In the single-fish detection scenario, both YOLOv8n and YOLOv11n successfully localized the targets; however, their bounding boxes showed lower tightness and confidence scores, and were more susceptible to background interference. Conversely, YOLO-TPS produced bounding boxes that closely conformed to the fish contours, achieved higher confidence scores, and effectively suppressing background noise while accurately annotating pathological features.
In the multiple-fish side-by-side scenario, YOLO-TPS further showcased its advantages, generating bounding boxes that precisely adhered to each fish’s contour, with confidence scores exceeding those of YOLOv8n and YOLOv11n. These improvements can be attributed to YOLO-TPS’s integration of the PC_Shuffleblock module, which enhances spatial modeling capability; the SPPF_TSFA module, which extracts multi-scale features for small lesions; and the dynamically optimized SDIoU loss function. Together, these components contribute to the model’s outstanding performance in detection accuracy, bounding-box precision, and prediction reliability, thereby providing an efficient and robust technical solution for intelligent diagnosis in complex fish-disease detection scenarios.

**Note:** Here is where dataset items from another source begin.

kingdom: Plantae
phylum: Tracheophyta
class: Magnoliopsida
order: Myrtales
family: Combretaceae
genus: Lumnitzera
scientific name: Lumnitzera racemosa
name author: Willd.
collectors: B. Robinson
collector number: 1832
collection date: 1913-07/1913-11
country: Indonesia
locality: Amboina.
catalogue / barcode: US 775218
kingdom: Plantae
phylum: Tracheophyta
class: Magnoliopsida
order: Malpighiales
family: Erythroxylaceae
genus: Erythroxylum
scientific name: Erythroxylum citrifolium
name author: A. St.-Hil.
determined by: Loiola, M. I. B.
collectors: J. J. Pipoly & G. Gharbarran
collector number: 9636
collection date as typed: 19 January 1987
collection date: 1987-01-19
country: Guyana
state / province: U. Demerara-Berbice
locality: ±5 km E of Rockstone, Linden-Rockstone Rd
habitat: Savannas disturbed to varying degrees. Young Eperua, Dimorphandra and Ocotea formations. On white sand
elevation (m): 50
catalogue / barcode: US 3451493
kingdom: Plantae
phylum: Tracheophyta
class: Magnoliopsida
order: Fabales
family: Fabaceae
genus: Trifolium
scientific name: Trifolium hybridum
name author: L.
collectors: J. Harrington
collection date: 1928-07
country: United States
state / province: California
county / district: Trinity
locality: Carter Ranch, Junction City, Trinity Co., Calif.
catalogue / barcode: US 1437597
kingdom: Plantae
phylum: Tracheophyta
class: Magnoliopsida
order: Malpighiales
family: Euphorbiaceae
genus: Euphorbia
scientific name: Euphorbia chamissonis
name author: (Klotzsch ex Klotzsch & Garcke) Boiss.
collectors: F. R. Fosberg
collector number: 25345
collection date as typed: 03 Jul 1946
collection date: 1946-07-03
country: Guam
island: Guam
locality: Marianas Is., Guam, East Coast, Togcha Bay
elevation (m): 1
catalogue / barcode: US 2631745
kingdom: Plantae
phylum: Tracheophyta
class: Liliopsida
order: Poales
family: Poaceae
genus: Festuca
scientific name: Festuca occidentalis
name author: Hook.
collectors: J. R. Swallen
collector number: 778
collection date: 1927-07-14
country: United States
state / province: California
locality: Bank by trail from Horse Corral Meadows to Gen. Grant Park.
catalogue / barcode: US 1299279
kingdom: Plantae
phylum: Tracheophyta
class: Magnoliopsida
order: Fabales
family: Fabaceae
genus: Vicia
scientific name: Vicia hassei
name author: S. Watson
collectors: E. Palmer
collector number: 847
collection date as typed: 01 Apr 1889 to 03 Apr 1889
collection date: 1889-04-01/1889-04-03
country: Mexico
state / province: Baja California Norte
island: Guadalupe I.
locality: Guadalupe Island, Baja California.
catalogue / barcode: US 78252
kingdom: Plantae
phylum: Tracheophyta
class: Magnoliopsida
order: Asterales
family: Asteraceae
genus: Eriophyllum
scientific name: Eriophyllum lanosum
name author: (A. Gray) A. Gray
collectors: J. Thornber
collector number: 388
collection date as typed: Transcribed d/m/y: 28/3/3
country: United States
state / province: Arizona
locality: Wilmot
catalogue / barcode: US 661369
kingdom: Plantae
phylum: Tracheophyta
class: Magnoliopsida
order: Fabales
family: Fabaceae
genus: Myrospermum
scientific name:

To further evaluate YOLO-TPS’s detection performance across different fish-disease types, this study conducted a statistical analysis of Precision, Recall, and mean Average Precision at IoU 0.5 (mAP
0.5) for six fish-disease categories plus a healthy class, with results summarized in
Table 9. Although certain categories, such as EUS, exhibited relatively lower Recall and mAP values—highlighting ongoing challenges in detecting complex lesions—YOLO-TPS demonstrated excellent average detection accuracy across other categories. Overall, the model achieved a Precision of 97.9%, Recall of 95.1%, and mAP
0.5 of 97.2%, reflecting strong generalization ability and robustness in multi-class fish-disease detection tasks.